Human Capital

Leader: Myra Howze Shiplett
Deputy Leader: Limor Ben-Har
 
The goal of the Working Group on Human Capital is to investigate the critical function human capital plays in the interagency system and to examine the importance of leadership, at multiple levels, in guiding national security organizations. The working group is devising a set of recommendations aimed at increasing the efficiency, effectiveness, responsiveness, interoperability and cross-organizational understanding of personnel operating at the interagency level. These recommendations will specifically address key issues affecting personnel management in the current national security structure, the role that leaders play in overcoming or exacerbating interagency coordination problems, and the existence of known impediments to a national security personnel system that would reward rather than punish interagency collaboration.
 
This Human Capital Working Group looks at the U.S. Government’s staff – from civil/foreign servants through administrative staff to military personnel – to see what skills are currently being required, what on-going learning is being offered or required and how this supports interagency policy and operations at all levels. The working group also looks at the training  that government staff is given both before operations and through the course of their careers. It specifically examines the government’s use of exercises to prepare for national security operations.

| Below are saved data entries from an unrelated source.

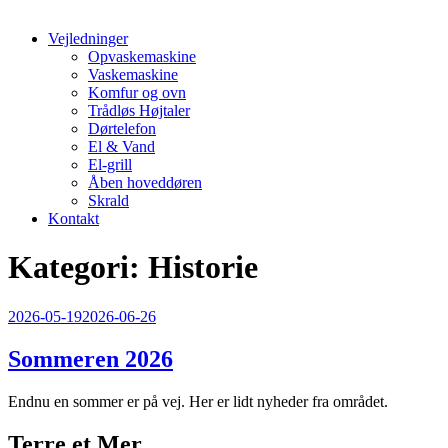
Vejledninger
Opvaskemaskine
Vaskemaskine
Komfur og ovn
Trådløs Højtaler
Dørtelefon
El & Vand
El-grill
Åben hoveddøren
Skrald
Kontakt
Kategori:
Historie
Udgivet
2026-05-19
2026-06-26
den
Sommeren 2026
Endnu en sommer er på vej. Her er lidt nyheder fra området.
Terre et Mer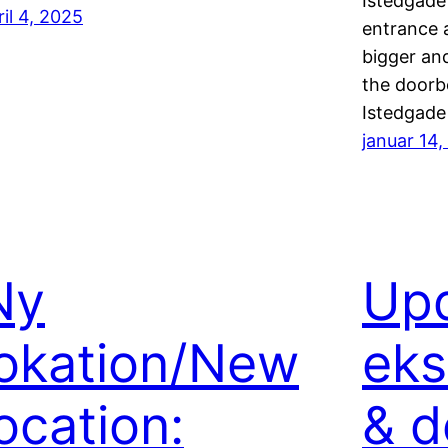
Istedgade 
ril 4, 2025
entrance 
bigger and
the doorbe
Istedgade 
januar 14
Ny
Upd
lokation/New
eks
ocation:
& d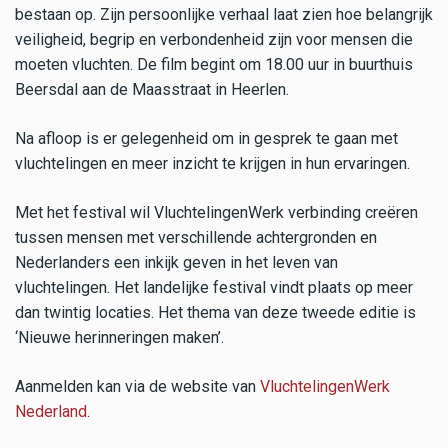
bestaan op. Zijn persoonlijke verhaal laat zien hoe belangrijk
veiligheid, begrip en verbondenheid zijn voor mensen die
moeten vluchten. De film begint om 18.00 uur in buurthuis
Beersdal aan de Maasstraat in Heerlen.
Na afloop is er gelegenheid om in gesprek te gaan met
vluchtelingen en meer inzicht te krijgen in hun ervaringen.
Met het festival wil VluchtelingenWerk verbinding creëren
tussen mensen met verschillende achtergronden en
Nederlanders een inkijk geven in het leven van
vluchtelingen. Het landelijke festival vindt plaats op meer
dan twintig locaties. Het thema van deze tweede editie is
‘Nieuwe herinneringen maken’.
Aanmelden kan via de website van
VluchtelingenWerk
Nederland
.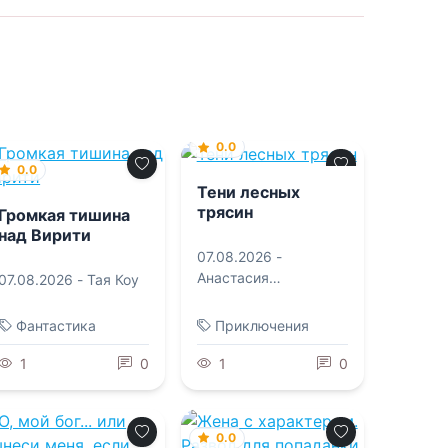
0.0
0.0
Тени лесных
трясин
Громкая тишина
над Вирити
07.08.2026 -
Анастасия
07.08.2026 -
Тая Коу
Курлянчикова
Фантастика
Приключения
1
0
1
0
0.0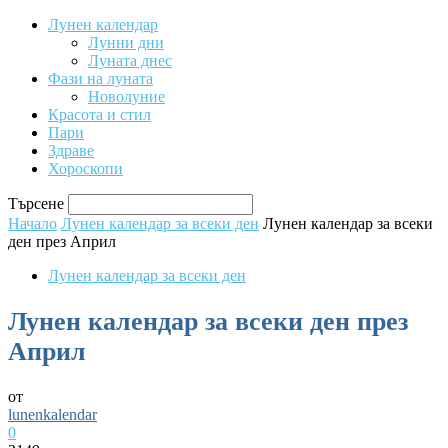
Лунен календар
Лунни дни
Луната днес
Фази на луната
Новолуние
Красота и стил
Пари
Здраве
Хороскопи
Търсене
Начало
Лунен календар за всеки ден
Лунен календар за всеки
ден през Април
Лунен календар за всеки ден
Лунен календар за всеки ден през
Април
от
lunenkalendar
0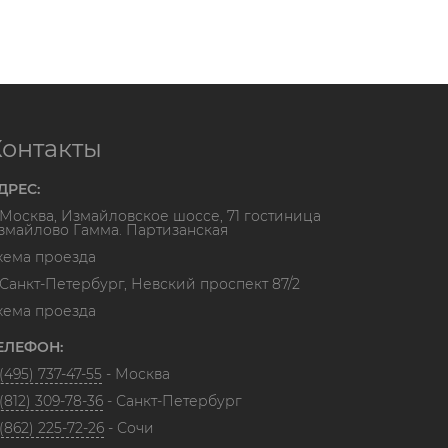
Контакты
ДРЕС:
. Москва, Измайловское шоссе, 71 гостиница
змайлово Гамма. Партизанская
хема проезда
. Санкт-Петербург, Невский проспект 87/2
хема проезда
ЕЛЕФОН:
(495) 737-47-55
- Москва
(812) 309-78-36
- Санкт-Петербург
(862) 225-72-26
- Сочи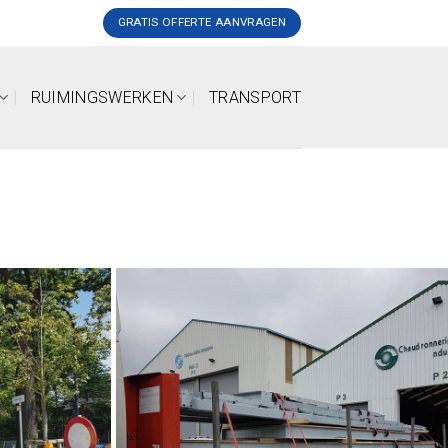
GRATIS OFFERTE AANVRAGEN
RUIMINGSWERKEN
TRANSPORT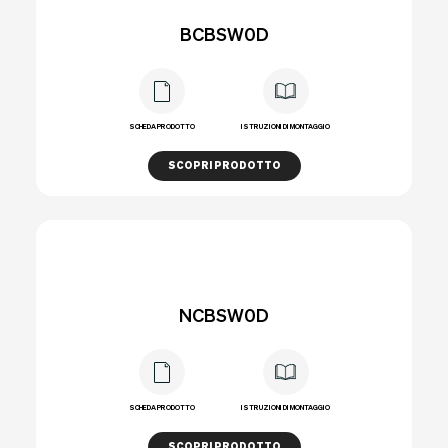
BCBSW0D
SCHEDA PRODOTTO
ISTRUZIONI DI MONTAGGIO
SCOPRI PRODOTTO
NCBSW0D
SCHEDA PRODOTTO
ISTRUZIONI DI MONTAGGIO
SCOPRI PRODOTTO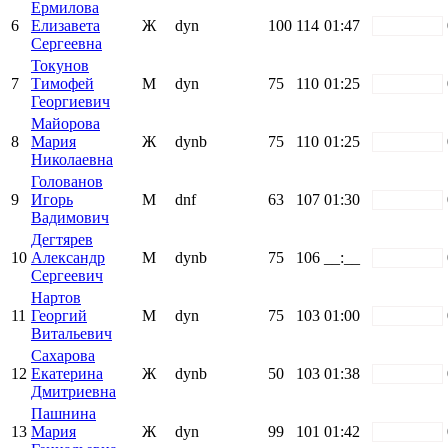
Ермилова
6
Елизавета
Ж
dyn
100
114
01:47
white
Сергеевна
Токунов
7
Тимофей
М
dyn
75
110
01:25
white
Георгиевич
Майорова
8
Мария
Ж
dynb
75
110
01:25
white
Николаевна
Голованов
9
Игорь
М
dnf
63
107
01:30
white
Вадимович
Дегтярев
10
Александр
М
dynb
75
106
__:__
white
Сергеевич
Нартов
11
Георгий
М
dyn
75
103
01:00
white
Витальевич
Сахарова
12
Екатерина
Ж
dynb
50
103
01:38
white
Дмитриевна
Пашнина
13
Мария
Ж
dyn
99
101
01:42
white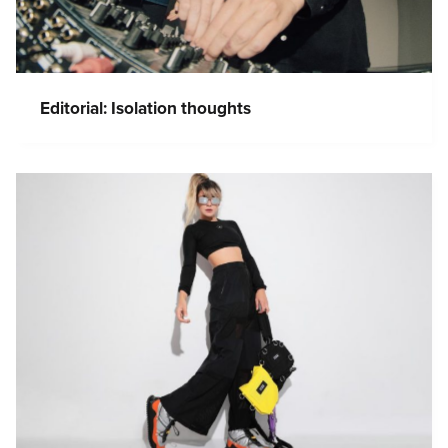
Editorial: Isolation thoughts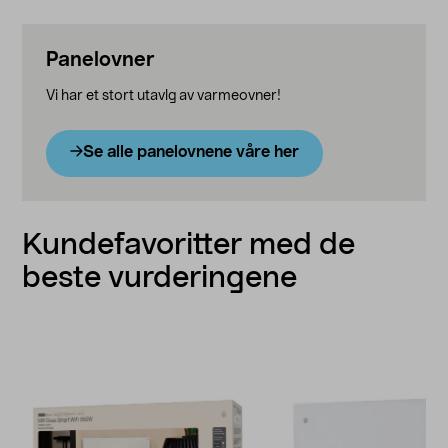
Panelovner
Vi har et stort utavlg av varmeovner!
Se alle panelovnene våre her
Kundefavoritter med de
beste vurderingene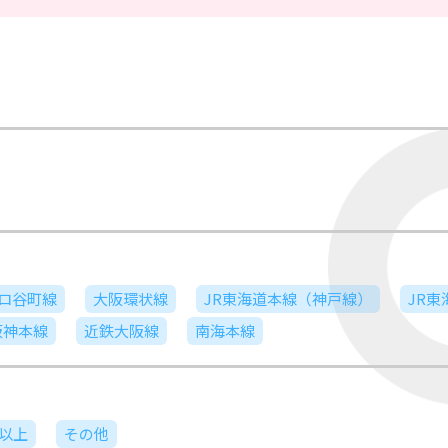
ロ谷町線
大阪環状線
JR東海道本線（神戸線）
JR
阪神本線
近鉄大阪線
南海本線
日以上
その他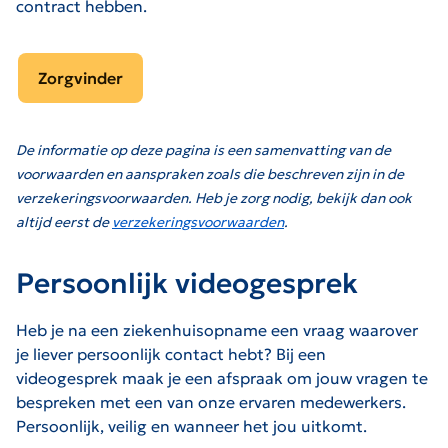
contract hebben.
Zorgvinder
De informatie op deze pagina is een samenvatting van de
voorwaarden en aanspraken zoals die beschreven zijn in de
verzekeringsvoorwaarden. Heb je zorg nodig, bekijk dan ook
altijd eerst de
verzekeringsvoorwaarden
.
Persoonlijk videogesprek
Heb je na een ziekenhuisopname een vraag waarover
je liever persoonlijk contact hebt? Bij een
videogesprek maak je een afspraak om jouw vragen te
bespreken met een van onze ervaren medewerkers.
Persoonlijk, veilig en wanneer het jou uitkomt.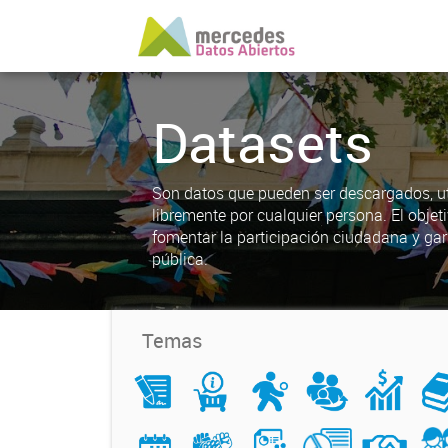
Datasets
Son datos que pueden ser descargados, uti
libremente por cualquier persona. El objet
fomentar la participación ciudadana y gar
pública.
Temas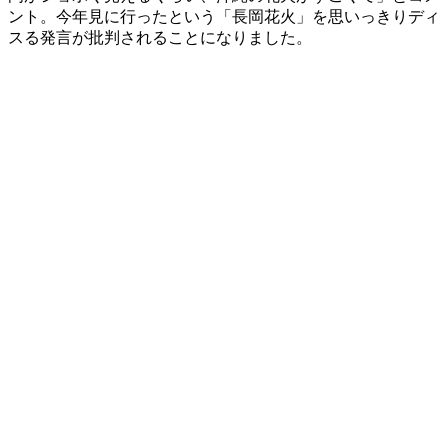
ント。今年見に行ったという「長岡花火」を思いっきりディ
スる発言が批判されることになりました。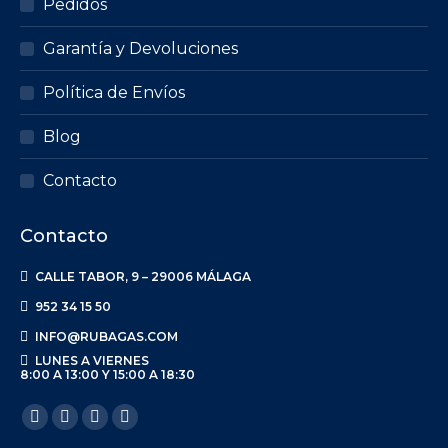
Pedidos
Garantía y Devoluciones
Política de Envíos
Blog
Contacto
Contacto
CALLE TABOR, 9 – 29006 MÁLAGA
952 34 15 50
INFO@RUBAGAS.COM
LUNES A VIERNES
8:00 A 13:00 Y 15:00 A 18:30
Encuéntranos en:
Facebook
X
Linkedin
Instagram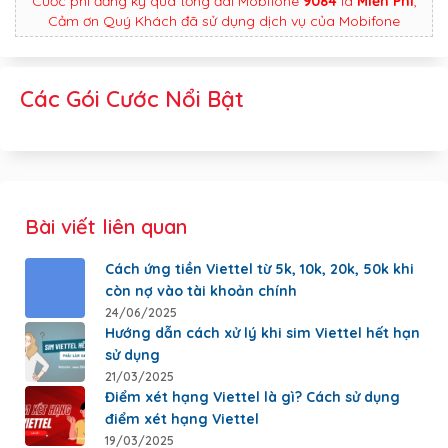
Cước phí đăng ký qua tổng đài Mobifone
9084
là
Miễn Phí
,
Cảm ơn Quý Khách đã sử dụng dịch vụ của Mobifone
Các Gói Cước Nổi Bật
Bài viết liên quan
Cách ứng tiền Viettel từ 5k, 10k, 20k, 50k khi
còn nợ vào tài khoản chính
24/06/2025
Hướng dẫn cách xử lý khi sim Viettel hết hạn
sử dụng
21/03/2025
Điểm xét hạng Viettel là gì? Cách sử dụng
điểm xét hạng Viettel
19/03/2025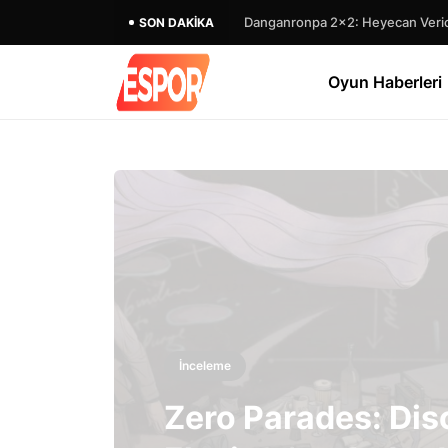
Danganronpa 2×2: Heyecan Verici
SON DAKIKA
Oyun Haberleri
İnceleme
Zero Parades: Dis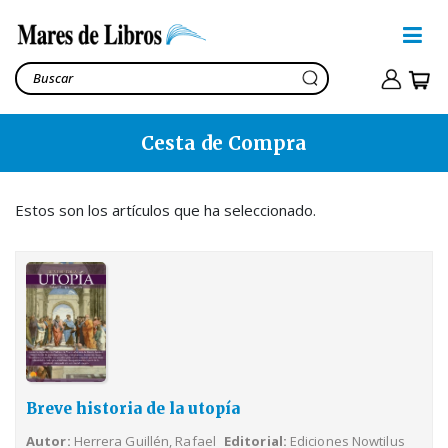
Cesta de Compra
Breve historia de la utopía
Herrera Guillén, Rafael
5,99€
Estos son los artículos que ha seleccionado.
Ver cesta
9,89€
Breve historia de la utopía
Autor
Herrera Guillén, Rafael
Editorial
Ediciones Nowtilus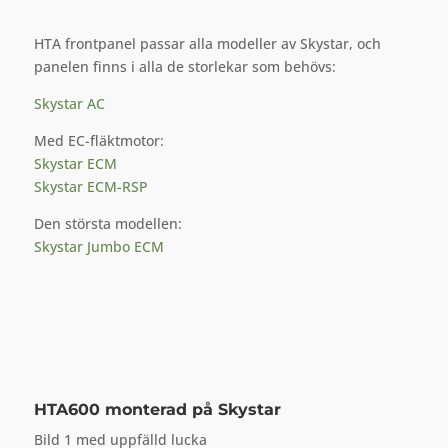
HTA frontpanel passar alla modeller av Skystar, och
panelen finns i alla de storlekar som behövs:
Skystar AC
Med EC-fläktmotor:
Skystar ECM
Skystar ECM-RSP
Den största modellen:
Skystar Jumbo ECM
HTA600
monterad på Skystar
Bild 1 med uppfälld lucka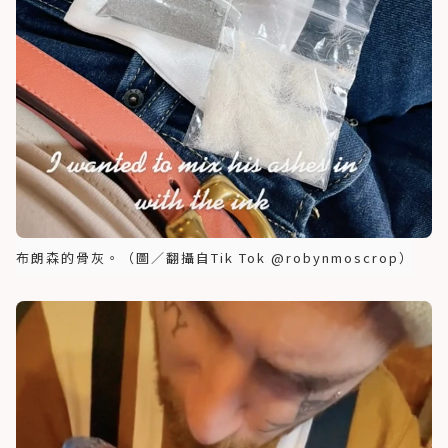
布朗森的骨灰。（圖／翻攝自Tik Tok @robynmoscrop）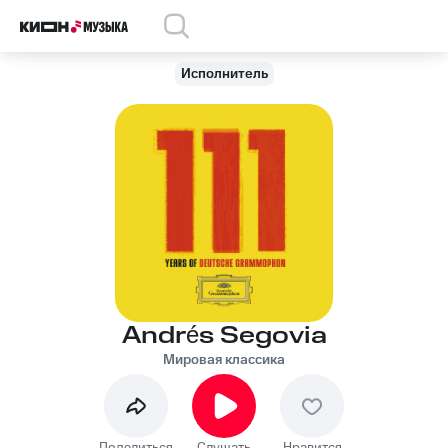
Исполнитель
Andrés Segovia
Мировая классика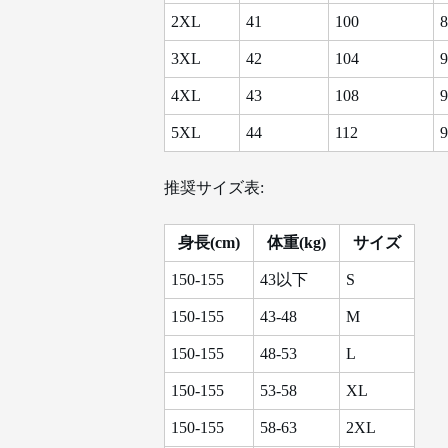
2XL
41
100
8
3XL
42
104
9
4XL
43
108
9
5XL
44
112
9
推奨サイズ表:
身長(cm)
体重(kg)
サイズ
150-155
43以下
S
150-155
43-48
M
150-155
48-53
L
150-155
53-58
XL
150-155
58-63
2XL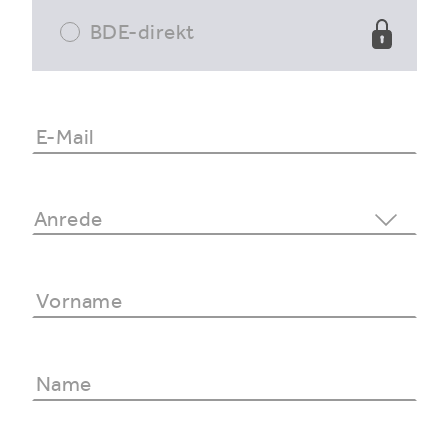
BDE-direkt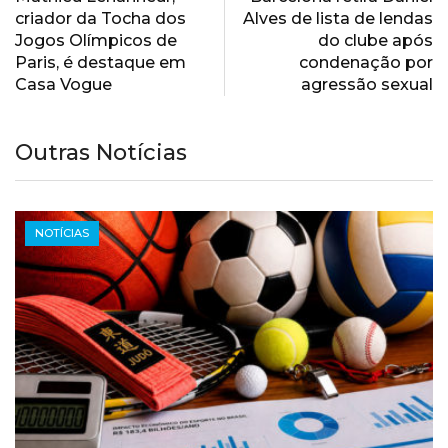
criador da Tocha dos
Alves de lista de lendas
Jogos Olímpicos de
do clube após
Paris, é destaque em
condenação por
Casa Vogue
agressão sexual
Outras Notícias
NOTÍCIAS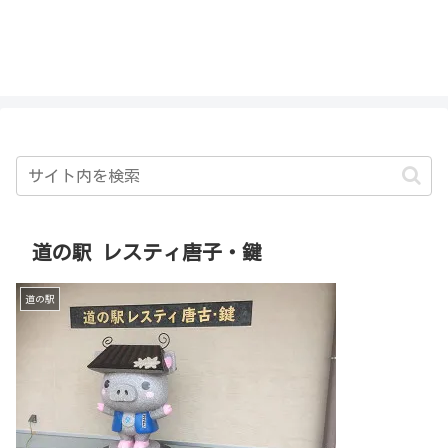
私を探さないで！！
道の駅 レスティ唐子・鍵
道の駅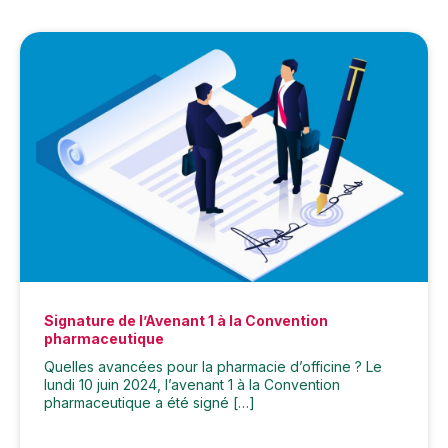
Signature de l’Avenant 1 à la Convention
pharmaceutique
Quelles avancées pour la pharmacie d’officine ? Le
lundi 10 juin 2024, l’avenant 1 à la Convention
pharmaceutique a été signé […]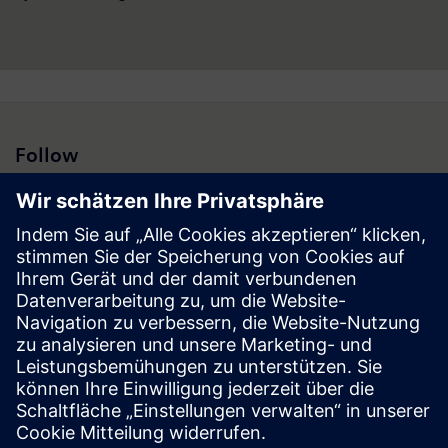
Follow
Presse | Unternehmen | Siemens
© Siemens 1996 – 2026
Impressum
Datenschutz
Cookie Richtlinien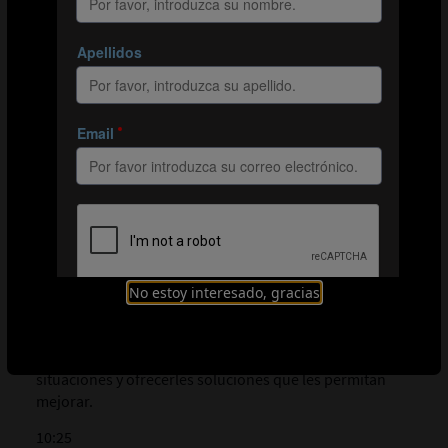
a la que se enfrentan. Wenger añade que es
fundamental tener flexibilidad a la hora de tomar
decisiones, porque los futbolistas se deben adaptar a
los cambios que se producen constantemente en torno
a ellos en el terreno de juego. En el momento en que ya
saben cómo tomar la decisión correcta y tienen el nivel
técnico suficiente para ejecutarla en el campo, los
futbolistas disponen de todo lo necesario para triunfar.
8:01
Mejorar las prestaciones de los jugadores
Además de las virtudes, también cabe analizar los
puntos débiles de los jugadores para que sigan
mejorando. Wenger afirma que, a veces, los futbolistas
No estoy interesado, gracias
saben detectar sus propios errores y corregirlos. Sin
embargo, en otras ocasiones, necesitan un experto para
analizar por qué sufren más en determinadas
situaciones y ofrecerles soluciones que les permitan
mejorar.
10:25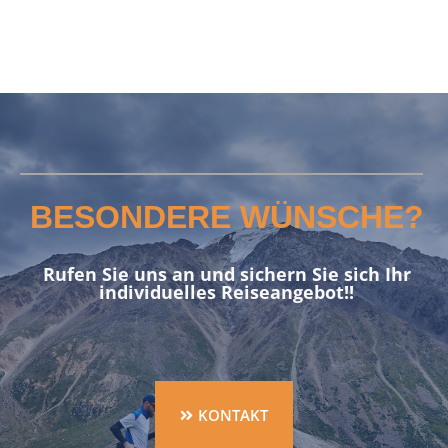
BESONDERE WÜNSCHE?
Rufen Sie uns an und sichern Sie sich Ihr
individuelles Reiseangebot!!
KONTAKT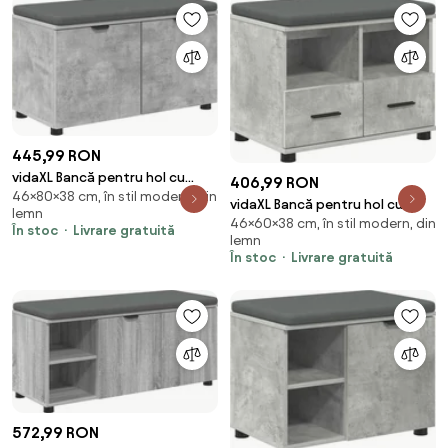
445,99 RON
vidaXL Bancă pentru hol cu
406,99 RON
46×80×38 cm, în stil modern, din
pernă cu raft Gri Beton 80 x 38
vidaXL Bancă pentru hol cu
lemn
x 46 cm
46×60×38 cm, în stil modern, din
pernă cu sertar Gri Beton 60 x
În stoc
Livrare gratuită
lemn
38 x 46 cm
În stoc
Livrare gratuită
572,99 RON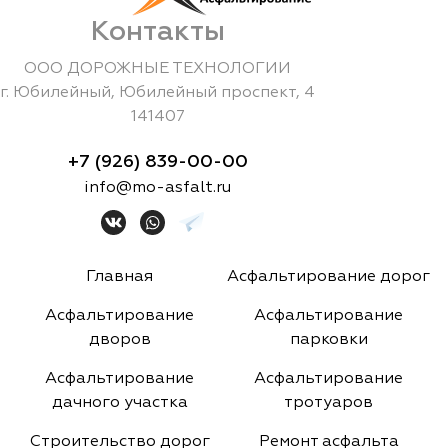
Контакты
ООО ДОРОЖНЫЕ ТЕХНОЛОГИИ
г.
Юбилейный
,
Юбилейный проспект, 4
141407
+7 (926) 839-00-00
info@mo-asfalt.ru
Главная
Асфальтирование дорог
Асфальтирование
Асфальтирование
дворов
парковки
Асфальтирование
Асфальтирование
дачного участка
тротуаров
Строительство дорог
Ремонт асфальта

The Human Capital Working Group examines how the role of leadership – presidential, departmental and mid-level – facilitates or obstructs interagency work. It also looks at management in departments to understand how this contributes to, or undermines, interagency work.

Closely related to the above is the issue of institutional culture and how it is created and sustained and contributes to an interagency approach. Every organization has a distinct culture just as each individual has a different personality. The Human Capital Working Group describes the culture of the National Security Council, Homeland Security Council, and the departments and agencies that contribute to national security. It also identifies how these different cultures affect interagency performance. In addition, the working group examines whether departments and agencies that contribute to national security have the core competencies (organization skills) to be effective participants in interagency preparations and operations.